I usually do homemade chili, cornbread, chicken wings, dip and whatever else everyone brings to the party.


----------



## Merlin (The Quiet One) (Feb 23, 2006)

Homemade chili - Stewed bloody brains & worms (spaghetti)
chicken wings - Baby turkey wings
dip, pitch ins - Ghoulmet surprise


----------



## Frighteners Entertainment (Jan 24, 2006)

I'm salivating.......


Merlin (The Quiet One) said:


> Homemade chili - Stewed bloody brains & worms (spaghetti)
> chicken wings - Baby turkey wings
> dip, pitch ins - Ghoulmet surprise


----------



## Nchaunting (Sep 13, 2007)

Fried Bat wings-ckn wings
Roadkill Pate- Chili
Aged Vomit Spread- Dip


----------



## Sickie Ickie (Jun 20, 2006)

Frighteners Entertainment said:


> I'm salivating.......


Jeff, at your age it's called drooling.
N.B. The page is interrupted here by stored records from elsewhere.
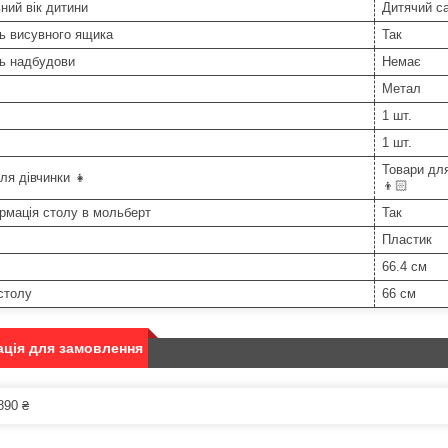
ний вік дитини
Дитячий са
ь висувного ящика
Так
ть надбудови
Немає
Метал
1 шт.
1 шт.
Товари для
ля дівчинки 👧
👦🏻
рмація столу в мольберт
Так
Пластик
66.4 см
столу
66 см
ція для замовлення
890 ₴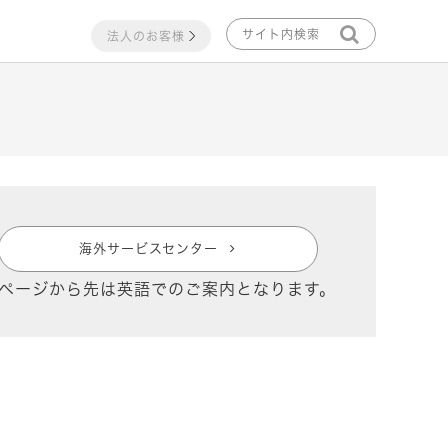
法人のお客様
海外サービスセンター
ページから先は英語でのご案内となります。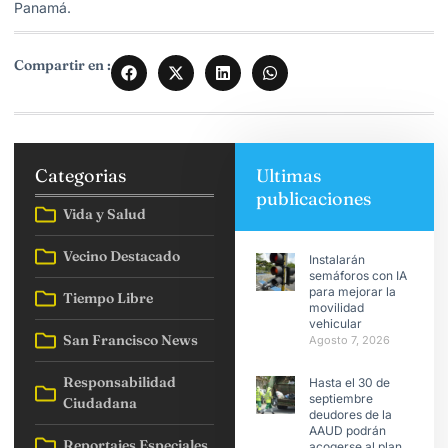
Panamá.
Compartir en :
Categorias
Ultimas
publicaciones
Vida y Salud
Vecino Destacado
Instalarán
semáforos con IA
para mejorar la
Tiempo Libre
movilidad
vehicular
San Francisco News
Agosto 7, 2026
Responsabilidad
Hasta el 30 de
septiembre
Ciudadana
deudores de la
AAUD podrán
Reportajes Especiales
acogerse al plan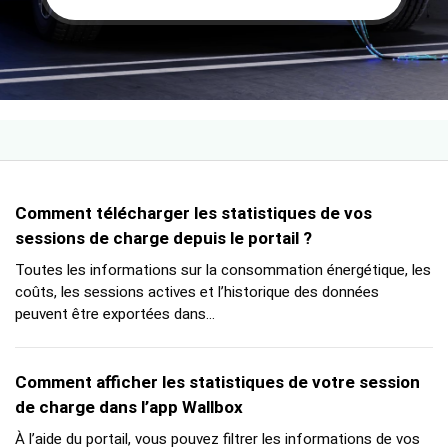
Comment télécharger les statistiques de vos
sessions de charge depuis le portail ?
Toutes les informations sur la consommation énergétique, les
coûts, les sessions actives et l’historique des données
peuvent être exportées dans...
Comment afficher les statistiques de votre session
de charge dans l’app Wallbox
À l’aide du portail, vous pouvez filtrer les informations de vos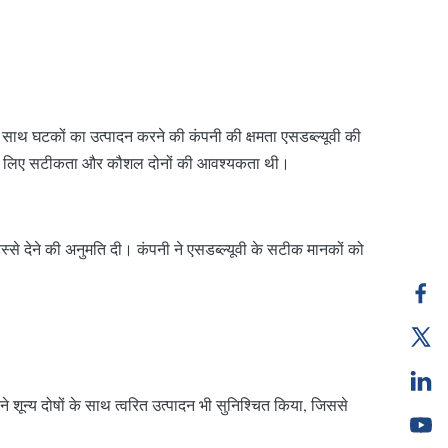
 साथ घटकों का उत्पादन करने की कंपनी की क्षमता एसडब्ल्यूवी की
 जिसके लिए सटीकता और कौशल दोनों की आवश्यकता थी।
हिस्से देने की अनुमति दी। कंपनी ने एसडब्ल्यूवी के सटीक मानकों को
न्य दोषों के साथ त्वरित उत्पादन भी सुनिश्चित किया, जिससे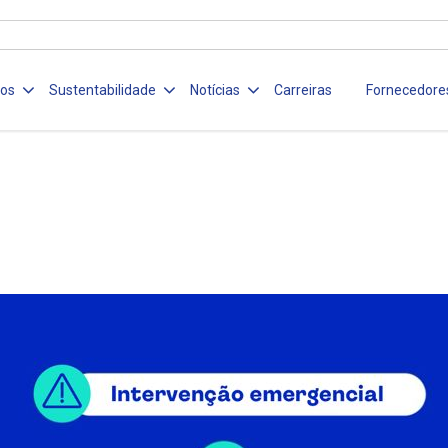
ços
Sustentabilidade
Notícias
Carreiras
Fornecedore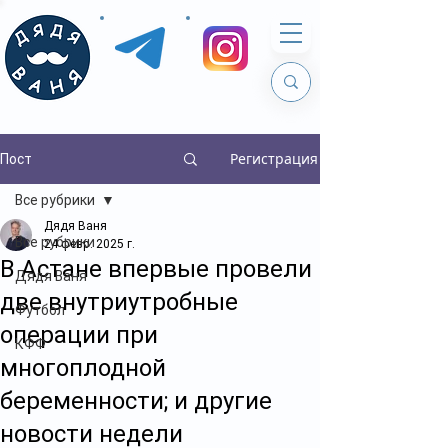
Регистрация
Пост
Все рубрики
Дядя Ваня
Все рубрики
24 февр. 2025 г.
В Астане впервые провели
Дядя Ваня
две внутриутробные
Футбол
операции при
КФФ
многоплодной
беременности; и другие
новости недели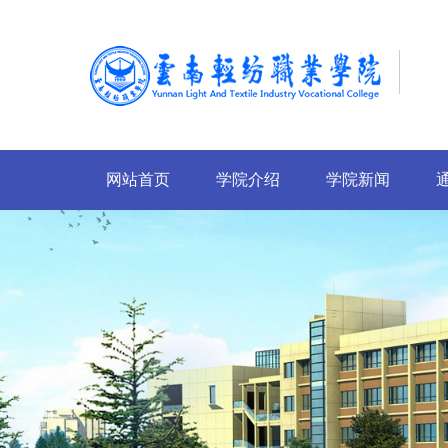
网站首页
学院介绍
学院新闻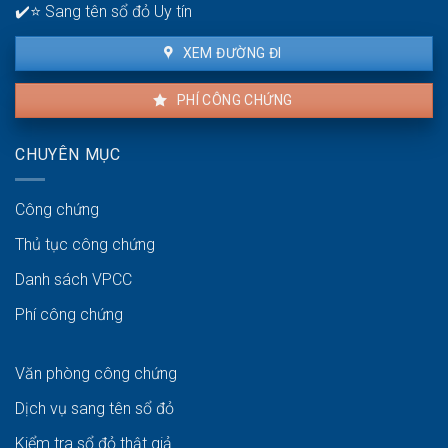
✔️⭐ Sang tên sổ đỏ Uy tín
XEM ĐƯỜNG ĐI
PHÍ CÔNG CHỨNG
CHUYÊN MỤC
Công chứng
Thủ tục công chứng
Danh sách VPCC
Phí công chứng
Văn phòng công chứng
Dịch vụ sang tên sổ đỏ
Kiểm tra sổ đỏ thật giả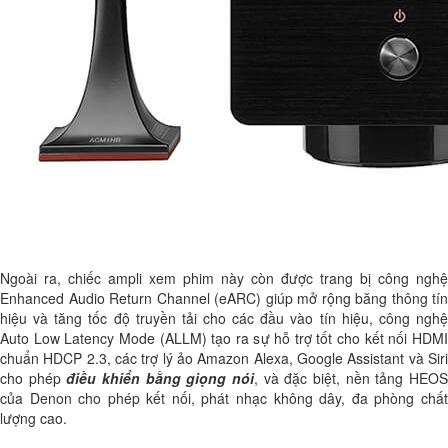
Ngoài ra, chiếc ampli xem phim này còn được trang bị công nghệ
Enhanced Audio Return Channel (eARC) giúp mở rộng băng thông tín
hiệu và tăng tốc độ truyền tải cho các đầu vào tín hiệu, công nghệ
Auto Low Latency Mode (ALLM) tạo ra sự hỗ trợ tốt cho kết nối HDMI
chuẩn HDCP 2.3, các trợ lý ảo Amazon Alexa, Google Assistant và Siri
cho phép
điều khiển bằng giọng nói
, và đặc biệt, nền tảng HEO
của Denon cho phép kết nối, phát nhạc không dây, đa phòng chất
lượng cao.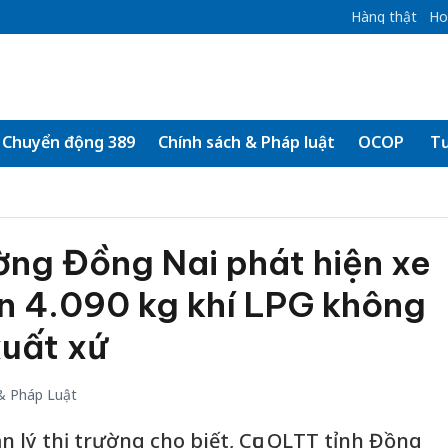
Hàng thật
Ho
Chuyển động 389
Chính sách & Pháp luật
OCOP
Tư
ường Đồng Nai phát hiện xe
n 4.090 kg khí LPG không
xuất xứ
& Pháp Luật
n lý thị trường cho biết, Cục QLTT tỉnh Đồng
LOL


----------



## haunted_hallow (Sep 9, 2007)

Here ya go...

Today's specials

- Hot buttered thumbs
served over peeled nails

- Stir fried mice tails
topped with creamed eye balls

- Poached stuffed tongue
served over scrambled brains

- Barbecued bat wings
and a side of deep fried fingers



sorry but not Cholesterol and E.coli free...
Enjoy.. 

and for 
Beverages

- Grasshoppers - Slime Daiquiris
- Bloody Marys - De-Cappuccino


----------



## Death's Door (Mar 22, 2006)

I was just browsing through the "Country Living" magazine and came across a recipe for cheesecake brownies and you can use your Halloween cookie cutters instead of just cutting them into squares. It has a brownie bottom with a layer of cheesecake on top and before you bake them, you add apricot jam and pumkin butter and swirl the top. Looks friggin' awesome in the book. I am definitely going to make them for the Pokeno Party and Halloween Day!!!!


----------



## NJWilk (May 13, 2007)

And of course you have to have the Cannibal Special: Kids 1/2 Off


----------